> Task to complete:
Produce an exact copy of the first line of the data below and each line after it, please, up to and including the one with "Szállásmesterekből USA elnökök".
.....
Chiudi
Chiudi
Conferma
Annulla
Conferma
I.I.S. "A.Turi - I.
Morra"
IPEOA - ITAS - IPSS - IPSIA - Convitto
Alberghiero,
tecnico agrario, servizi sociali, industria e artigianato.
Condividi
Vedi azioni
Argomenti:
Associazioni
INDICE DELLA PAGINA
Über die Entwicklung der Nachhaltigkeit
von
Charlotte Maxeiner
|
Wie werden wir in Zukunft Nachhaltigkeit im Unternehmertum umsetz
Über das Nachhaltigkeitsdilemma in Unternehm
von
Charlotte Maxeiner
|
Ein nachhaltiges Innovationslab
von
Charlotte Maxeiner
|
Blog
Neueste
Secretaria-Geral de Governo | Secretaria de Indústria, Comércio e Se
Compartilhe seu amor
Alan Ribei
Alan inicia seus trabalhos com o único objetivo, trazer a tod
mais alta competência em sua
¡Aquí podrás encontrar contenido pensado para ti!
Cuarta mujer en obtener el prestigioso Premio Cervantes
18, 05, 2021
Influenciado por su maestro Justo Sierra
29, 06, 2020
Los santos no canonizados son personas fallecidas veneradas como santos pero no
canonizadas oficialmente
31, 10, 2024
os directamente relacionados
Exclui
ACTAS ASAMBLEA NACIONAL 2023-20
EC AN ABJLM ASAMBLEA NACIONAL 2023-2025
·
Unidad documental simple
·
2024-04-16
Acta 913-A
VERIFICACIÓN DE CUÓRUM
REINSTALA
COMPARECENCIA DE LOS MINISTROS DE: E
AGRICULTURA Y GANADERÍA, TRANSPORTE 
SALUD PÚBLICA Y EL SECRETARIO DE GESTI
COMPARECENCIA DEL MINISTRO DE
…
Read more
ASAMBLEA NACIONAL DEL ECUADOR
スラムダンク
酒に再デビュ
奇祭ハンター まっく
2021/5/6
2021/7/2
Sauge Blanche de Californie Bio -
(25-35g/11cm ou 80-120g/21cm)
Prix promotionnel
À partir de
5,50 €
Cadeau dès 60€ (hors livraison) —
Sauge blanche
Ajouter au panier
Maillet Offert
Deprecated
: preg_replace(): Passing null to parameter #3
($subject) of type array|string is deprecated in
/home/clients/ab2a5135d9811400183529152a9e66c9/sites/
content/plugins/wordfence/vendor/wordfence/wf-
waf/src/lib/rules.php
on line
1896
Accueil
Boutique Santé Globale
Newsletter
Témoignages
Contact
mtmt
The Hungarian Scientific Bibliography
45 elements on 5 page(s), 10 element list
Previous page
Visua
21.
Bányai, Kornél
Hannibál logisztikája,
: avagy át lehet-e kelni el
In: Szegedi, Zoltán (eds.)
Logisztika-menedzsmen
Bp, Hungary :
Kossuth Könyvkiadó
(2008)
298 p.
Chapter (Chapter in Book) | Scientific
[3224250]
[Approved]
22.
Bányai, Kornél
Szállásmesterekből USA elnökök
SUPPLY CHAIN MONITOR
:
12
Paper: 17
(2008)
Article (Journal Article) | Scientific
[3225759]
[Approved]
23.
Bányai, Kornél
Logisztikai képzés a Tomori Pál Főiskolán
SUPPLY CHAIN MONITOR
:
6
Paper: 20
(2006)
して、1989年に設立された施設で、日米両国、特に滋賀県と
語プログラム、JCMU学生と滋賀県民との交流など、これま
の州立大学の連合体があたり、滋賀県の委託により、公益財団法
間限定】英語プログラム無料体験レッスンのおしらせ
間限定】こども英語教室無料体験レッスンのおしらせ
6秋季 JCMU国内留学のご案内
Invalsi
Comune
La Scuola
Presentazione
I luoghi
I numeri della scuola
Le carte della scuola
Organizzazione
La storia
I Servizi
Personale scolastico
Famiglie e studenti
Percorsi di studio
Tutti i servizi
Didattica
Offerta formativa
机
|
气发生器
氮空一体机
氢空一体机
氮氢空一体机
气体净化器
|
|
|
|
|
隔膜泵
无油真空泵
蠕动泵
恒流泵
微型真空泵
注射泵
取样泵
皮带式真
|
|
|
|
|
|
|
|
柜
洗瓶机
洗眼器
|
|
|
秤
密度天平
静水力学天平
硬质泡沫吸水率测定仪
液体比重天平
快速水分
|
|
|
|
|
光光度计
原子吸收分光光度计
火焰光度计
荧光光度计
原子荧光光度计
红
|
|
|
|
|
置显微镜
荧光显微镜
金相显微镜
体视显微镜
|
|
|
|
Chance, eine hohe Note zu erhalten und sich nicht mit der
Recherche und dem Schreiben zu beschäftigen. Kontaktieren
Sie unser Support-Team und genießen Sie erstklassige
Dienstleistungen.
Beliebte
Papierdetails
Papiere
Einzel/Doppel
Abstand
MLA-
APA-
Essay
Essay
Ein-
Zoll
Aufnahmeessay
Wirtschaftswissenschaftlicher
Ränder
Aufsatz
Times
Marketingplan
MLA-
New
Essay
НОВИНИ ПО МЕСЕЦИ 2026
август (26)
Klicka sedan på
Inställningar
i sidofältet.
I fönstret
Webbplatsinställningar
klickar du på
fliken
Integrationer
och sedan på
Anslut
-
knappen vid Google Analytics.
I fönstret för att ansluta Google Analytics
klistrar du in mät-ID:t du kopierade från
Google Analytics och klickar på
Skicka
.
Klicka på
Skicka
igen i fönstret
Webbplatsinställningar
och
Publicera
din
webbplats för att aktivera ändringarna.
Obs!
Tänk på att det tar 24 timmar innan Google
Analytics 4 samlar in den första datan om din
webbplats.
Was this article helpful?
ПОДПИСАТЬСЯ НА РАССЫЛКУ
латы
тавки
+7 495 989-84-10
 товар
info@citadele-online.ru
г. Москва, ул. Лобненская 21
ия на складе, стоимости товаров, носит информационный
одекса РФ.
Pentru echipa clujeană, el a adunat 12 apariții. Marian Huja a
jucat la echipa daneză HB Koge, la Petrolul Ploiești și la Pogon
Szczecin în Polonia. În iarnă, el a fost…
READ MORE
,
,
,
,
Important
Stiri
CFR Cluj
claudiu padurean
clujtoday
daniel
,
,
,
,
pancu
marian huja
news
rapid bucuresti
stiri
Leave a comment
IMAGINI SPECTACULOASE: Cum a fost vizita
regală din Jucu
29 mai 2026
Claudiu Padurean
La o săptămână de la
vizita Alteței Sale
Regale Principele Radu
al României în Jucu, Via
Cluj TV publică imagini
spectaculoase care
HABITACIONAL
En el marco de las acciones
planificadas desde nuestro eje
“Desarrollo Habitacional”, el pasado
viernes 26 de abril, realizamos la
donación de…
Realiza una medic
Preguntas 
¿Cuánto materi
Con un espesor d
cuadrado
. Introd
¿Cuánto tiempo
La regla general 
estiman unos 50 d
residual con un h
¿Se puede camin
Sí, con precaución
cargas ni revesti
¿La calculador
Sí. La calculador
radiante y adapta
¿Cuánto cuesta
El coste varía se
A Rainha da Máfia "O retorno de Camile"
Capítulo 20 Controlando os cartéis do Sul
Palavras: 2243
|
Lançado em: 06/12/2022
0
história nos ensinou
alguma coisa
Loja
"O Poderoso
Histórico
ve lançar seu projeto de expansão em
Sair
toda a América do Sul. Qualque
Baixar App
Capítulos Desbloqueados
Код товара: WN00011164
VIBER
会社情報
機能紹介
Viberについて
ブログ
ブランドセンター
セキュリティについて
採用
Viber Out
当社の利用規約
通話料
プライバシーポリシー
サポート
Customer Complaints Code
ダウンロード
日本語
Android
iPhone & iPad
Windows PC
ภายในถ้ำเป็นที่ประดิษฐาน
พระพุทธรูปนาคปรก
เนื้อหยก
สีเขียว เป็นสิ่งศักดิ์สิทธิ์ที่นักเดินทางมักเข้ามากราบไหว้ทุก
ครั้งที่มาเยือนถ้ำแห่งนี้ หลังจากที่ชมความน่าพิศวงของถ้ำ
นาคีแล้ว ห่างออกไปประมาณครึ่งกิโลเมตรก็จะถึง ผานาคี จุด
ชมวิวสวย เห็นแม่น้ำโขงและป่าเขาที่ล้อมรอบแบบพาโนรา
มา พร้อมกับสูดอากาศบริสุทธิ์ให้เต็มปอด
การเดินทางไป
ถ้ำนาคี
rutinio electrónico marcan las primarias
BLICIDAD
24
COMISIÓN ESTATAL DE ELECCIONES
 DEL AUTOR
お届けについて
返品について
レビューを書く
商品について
.....
> Answer box:
Chiudi
Chiudi
Conferma
Annulla
Conferma
I.I.S. "A.Turi - I.
Morra"
IPEOA - ITAS - IPSS - IPSIA - Convitto
Alberghiero,
tecnico agrario, servizi sociali, industria e artigianato.
Condividi
Vedi azioni
Argomenti:
Associazioni
INDICE DELLA PAGINA
Über die Entwicklung der Nachhaltigkeit
von
Charlotte Maxeiner
|
Wie werden wir in Zukunft Nachhaltigkeit im Unternehmertum umsetz
Über das Nachhaltigkeitsdilemma in Unternehm
von
Charlotte Maxeiner
|
Ein nachhaltiges Innovationslab
von
Charlotte Maxeiner
|
Blog
Neueste
Secretaria-Geral de Governo | Secretaria de Indústria, Comércio e Se
Compartilhe seu amor
Alan Ribei
Alan inicia seus trabalhos com o único objetivo, trazer a tod
mais alta competência em sua
¡Aquí podrás encontrar contenido pensado para ti!
Cuarta mujer en obtener el prestigioso Premio Cervantes
18, 05, 2021
Influenciado por su maestro Justo Sierra
29, 06, 2020
Los santos no canonizados son personas fallecidas veneradas como santos pero no
canonizadas oficialmente
31, 10, 2024
os directamente relacionados
Exclui
ACTAS ASAMBLEA NACIONAL 2023-20
EC AN ABJLM ASAMBLEA NACIONAL 2023-2025
·
Unidad documental simple
·
2024-04-16
Acta 913-A
VERIFICACIÓN DE CUÓRUM
REINSTALA
COMPARECENCIA DE LOS MINISTROS DE: E
AGRICULTURA Y GANADERÍA, TRANSPORTE 
SALUD PÚBLICA Y EL SECRETARIO DE GESTI
COMPARECENCIA DEL MINISTRO DE
…
Read more
ASAMBLEA NACIONAL DEL ECUADOR
スラムダンク
酒に再デビュ
奇祭ハンター まっく
2021/5/6
2021/7/2
Sauge Blanche de Californie Bio -
(25-35g/11cm ou 80-120g/21cm)
Prix promotionnel
À partir de
5,50 €
Cadeau dès 60€ (hors livraison) —
Sauge blanche
Ajouter au panier
Maillet Offert
Deprecated
: preg_replace(): Passing null to parameter #3
($subject) of type array|string is deprecated in
/home/clients/ab2a5135d9811400183529152a9e66c9/sites/
content/plugins/wordfence/vendor/wordfence/wf-
waf/src/lib/rules.php
on line
1896
Accueil
Boutique Santé Globale
Newsletter
Témoignages
Contact
mtmt
The Hungarian Scientific Bibliography
45 elements on 5 page(s), 10 element list
Previous page
Visua
21.
Bányai, Kornél
Hannibál logisztikája,
: avagy át lehet-e kelni el
In: Szegedi, Zoltán (eds.)
Logisztika-menedzsmen
Bp, Hungary :
Kossuth Könyvkiadó
(2008)
298 p.
Chapter (Chapter in Book) | Scientific
[3224250]
[Approved]
22.
Bányai, Kornél
Szállásmesterekből USA elnökök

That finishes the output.